COOGAN’S BLUFF has preternaturally relaxed Arizona lawman ‘Coogan’ (Clint Eastwood) come to kinky, psychedelic 1968 New York City to extradite a killer. Eastwood’s first cop flick is pretty darn dated, with its hippies and ‘now’ look; his hero is so tight-lipped and studly he may as well be a cartoon.
Apart from one okay fight in a poolroom, there’s very little action in 94 minutes, directed by Don Siegel, and the storyline is blah to begin with. Susan Clark’s romantic interest is perfunctory: she’s just there for Clint to demonstrate his caveman charms on, when he’s not busy showing those citified police that, concrete or cactus, a varmint’s a varmint.

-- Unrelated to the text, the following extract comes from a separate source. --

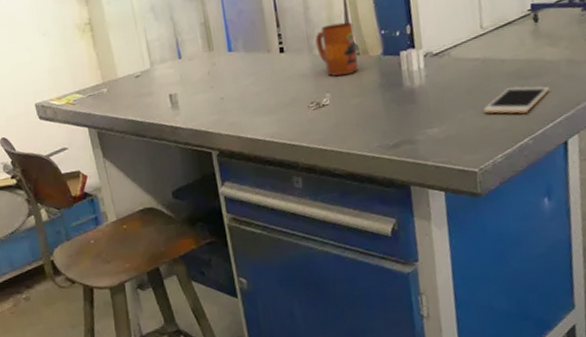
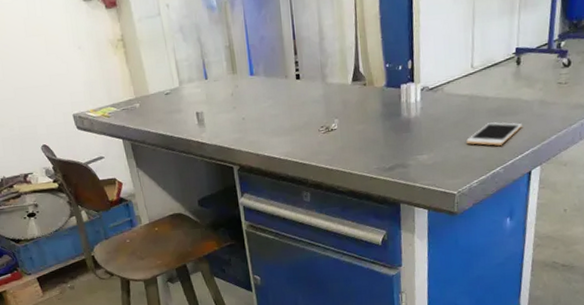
mug: present [315,22,358,76] -> none [328,54,364,104]

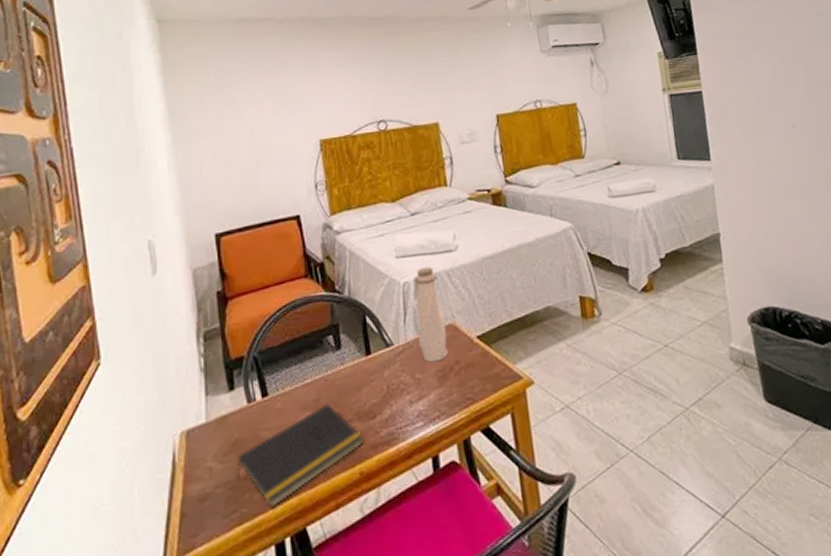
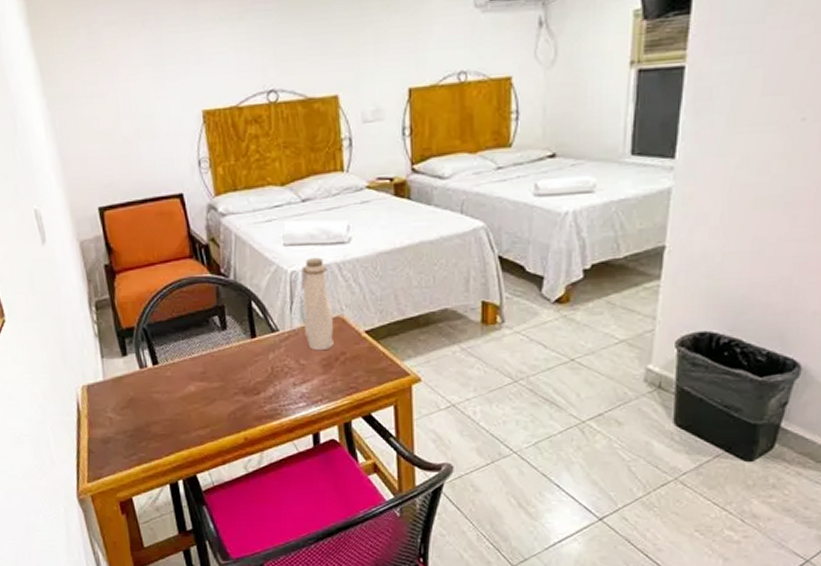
notepad: present [237,403,364,508] -> none [133,377,248,455]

The cowboy-cop idea turned into McCloud, much to Dennis Weaver’s fortune. Eastwood, Siegel and composer Lalo Schifrin did the genre up right three years later, in San Francisco, with a cop named ‘Callahan’.
With Lee J. Cobb, Tisha Sterling, Don Stroud, Betty Field, Tom Tully, Melodie Johnson, James Edwards and Seymour Cassel. Rudy Diaz plays the renegade Coogan chases at the start of the film, with accompaniment from Schifrin’s punchy theme: it’s best part of the flick. Grosses came to $6,800,000.